Millisecond-scale rapid synthesis of single-atom catalysts-stabilized carbon nano-onion for hydrogen evolution reaction

Abstract

The unique properties of carbon nano-onions (CNOs), including their nanometer-scale surface curvature and the ability to be functionally modified, have attracted significant attention in energy and environmental applications. However, conventional methods for synthesizing CNOs and subsequent functionalization treatments are associated with drawbacks such as prolonged processing times and high energy consumption. In order to overcome these challenges, we propose an innovative approach called intense pulsed light (IPL)-based photothermal annealing that enables the rapid synthesis of CNOs while simultaneously functionalizing their surfaces with single-atom catalysts (SACs).
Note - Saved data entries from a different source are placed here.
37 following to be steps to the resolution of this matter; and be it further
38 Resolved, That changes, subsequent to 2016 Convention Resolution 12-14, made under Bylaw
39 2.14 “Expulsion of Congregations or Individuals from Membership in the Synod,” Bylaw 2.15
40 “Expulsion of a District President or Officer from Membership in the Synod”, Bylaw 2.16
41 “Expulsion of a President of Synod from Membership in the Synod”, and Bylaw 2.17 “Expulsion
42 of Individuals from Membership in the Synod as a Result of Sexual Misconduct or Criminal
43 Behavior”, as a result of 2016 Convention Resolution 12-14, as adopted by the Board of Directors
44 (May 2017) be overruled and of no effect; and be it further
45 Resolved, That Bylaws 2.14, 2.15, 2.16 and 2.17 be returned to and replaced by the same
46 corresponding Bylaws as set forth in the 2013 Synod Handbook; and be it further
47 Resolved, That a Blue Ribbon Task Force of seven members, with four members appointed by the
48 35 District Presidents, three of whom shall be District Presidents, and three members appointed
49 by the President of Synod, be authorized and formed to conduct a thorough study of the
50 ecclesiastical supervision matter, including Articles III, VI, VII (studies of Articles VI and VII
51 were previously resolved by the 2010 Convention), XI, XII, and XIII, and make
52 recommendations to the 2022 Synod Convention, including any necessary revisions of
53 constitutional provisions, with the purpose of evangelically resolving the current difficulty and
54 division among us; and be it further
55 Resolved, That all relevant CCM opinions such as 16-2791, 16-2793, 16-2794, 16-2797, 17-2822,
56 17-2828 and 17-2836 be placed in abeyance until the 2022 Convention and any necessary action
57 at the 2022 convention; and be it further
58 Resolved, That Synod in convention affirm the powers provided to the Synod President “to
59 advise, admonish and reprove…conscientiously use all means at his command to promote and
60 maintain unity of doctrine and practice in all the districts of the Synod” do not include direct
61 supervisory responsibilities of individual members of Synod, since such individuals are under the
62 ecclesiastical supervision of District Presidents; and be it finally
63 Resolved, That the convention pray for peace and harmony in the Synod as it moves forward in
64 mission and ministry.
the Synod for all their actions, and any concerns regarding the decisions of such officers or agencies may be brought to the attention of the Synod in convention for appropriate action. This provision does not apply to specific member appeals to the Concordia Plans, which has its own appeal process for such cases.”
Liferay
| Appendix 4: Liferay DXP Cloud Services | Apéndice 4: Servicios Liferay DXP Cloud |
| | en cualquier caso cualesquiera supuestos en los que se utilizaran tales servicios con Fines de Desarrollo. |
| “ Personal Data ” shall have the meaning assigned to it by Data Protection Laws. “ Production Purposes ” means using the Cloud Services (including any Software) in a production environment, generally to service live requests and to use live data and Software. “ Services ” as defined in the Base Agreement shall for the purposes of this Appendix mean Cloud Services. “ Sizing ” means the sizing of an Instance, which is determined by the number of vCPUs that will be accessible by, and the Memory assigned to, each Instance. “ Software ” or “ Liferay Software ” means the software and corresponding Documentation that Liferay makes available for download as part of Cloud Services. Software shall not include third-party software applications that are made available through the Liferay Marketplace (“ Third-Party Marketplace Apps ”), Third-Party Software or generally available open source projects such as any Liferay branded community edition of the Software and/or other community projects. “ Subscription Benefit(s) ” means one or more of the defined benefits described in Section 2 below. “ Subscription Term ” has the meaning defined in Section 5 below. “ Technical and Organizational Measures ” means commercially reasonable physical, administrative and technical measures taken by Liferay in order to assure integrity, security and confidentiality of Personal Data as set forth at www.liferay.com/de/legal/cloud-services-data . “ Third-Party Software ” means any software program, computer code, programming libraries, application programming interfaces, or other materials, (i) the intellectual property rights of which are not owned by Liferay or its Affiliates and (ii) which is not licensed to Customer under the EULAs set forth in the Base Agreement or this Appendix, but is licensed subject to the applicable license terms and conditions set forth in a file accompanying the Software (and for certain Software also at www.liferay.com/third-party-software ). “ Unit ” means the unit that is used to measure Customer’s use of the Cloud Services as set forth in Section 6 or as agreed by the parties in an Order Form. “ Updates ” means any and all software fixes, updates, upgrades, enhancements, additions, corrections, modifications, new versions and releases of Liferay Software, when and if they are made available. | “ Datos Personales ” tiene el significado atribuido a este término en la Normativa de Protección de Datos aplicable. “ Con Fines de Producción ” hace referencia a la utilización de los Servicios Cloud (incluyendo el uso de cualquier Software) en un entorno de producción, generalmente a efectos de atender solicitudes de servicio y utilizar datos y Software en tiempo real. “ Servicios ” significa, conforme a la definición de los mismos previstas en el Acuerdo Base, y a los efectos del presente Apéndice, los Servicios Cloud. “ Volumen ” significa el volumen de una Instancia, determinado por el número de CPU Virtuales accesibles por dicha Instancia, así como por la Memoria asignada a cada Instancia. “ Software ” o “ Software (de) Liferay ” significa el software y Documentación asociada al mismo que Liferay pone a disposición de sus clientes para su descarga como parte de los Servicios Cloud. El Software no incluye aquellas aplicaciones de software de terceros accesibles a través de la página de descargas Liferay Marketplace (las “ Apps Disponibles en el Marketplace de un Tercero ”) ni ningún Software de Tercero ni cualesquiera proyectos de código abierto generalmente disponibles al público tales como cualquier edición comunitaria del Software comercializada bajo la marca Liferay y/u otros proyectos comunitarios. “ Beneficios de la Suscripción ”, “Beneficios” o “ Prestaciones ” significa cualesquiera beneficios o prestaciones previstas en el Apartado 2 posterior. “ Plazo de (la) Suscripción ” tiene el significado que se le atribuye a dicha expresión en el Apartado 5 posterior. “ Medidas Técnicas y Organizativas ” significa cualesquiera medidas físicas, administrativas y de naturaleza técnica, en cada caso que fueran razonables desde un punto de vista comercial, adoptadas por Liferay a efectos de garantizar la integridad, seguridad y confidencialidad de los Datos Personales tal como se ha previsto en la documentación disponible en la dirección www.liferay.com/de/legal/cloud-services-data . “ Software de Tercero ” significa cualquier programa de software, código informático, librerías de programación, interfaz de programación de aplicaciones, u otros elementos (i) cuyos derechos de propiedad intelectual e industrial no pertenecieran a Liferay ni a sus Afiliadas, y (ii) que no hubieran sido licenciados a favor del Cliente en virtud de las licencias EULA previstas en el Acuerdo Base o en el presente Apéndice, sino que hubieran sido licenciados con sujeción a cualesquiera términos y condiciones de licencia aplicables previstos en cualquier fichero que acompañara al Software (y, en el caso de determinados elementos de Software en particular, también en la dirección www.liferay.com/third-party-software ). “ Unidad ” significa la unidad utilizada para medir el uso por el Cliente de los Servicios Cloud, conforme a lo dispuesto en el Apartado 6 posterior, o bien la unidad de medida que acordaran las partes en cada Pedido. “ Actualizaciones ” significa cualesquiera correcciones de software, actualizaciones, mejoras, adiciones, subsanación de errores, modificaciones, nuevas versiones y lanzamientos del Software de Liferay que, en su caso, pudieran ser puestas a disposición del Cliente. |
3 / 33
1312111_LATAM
Our IPL process enables the attainment of temperatures up to 3030 K within a remarkably short duration of 1.4 ms (equivalent to a heating rate of 2.2 × 10⁶ K s⁻¹). Additionally, we demonstrate the broad applicability of SACs functionalization on the outer surface of CNOs by employing eight different transition metal elements (Pt, Ir, Ru, Cr, Cu, Co, Ni, and Fe). Among them, Pt SACs-functionalized CNOs exhibit outstanding catalytic performance in the hydrogen evolution reaction. These catalysts demonstrate an overpotential of only 13.9 mV at 10 mA cm⁻² and a Tafel slope of 52 mV dec⁻¹, thereby highlighting their remarkable efficiency and effectiveness.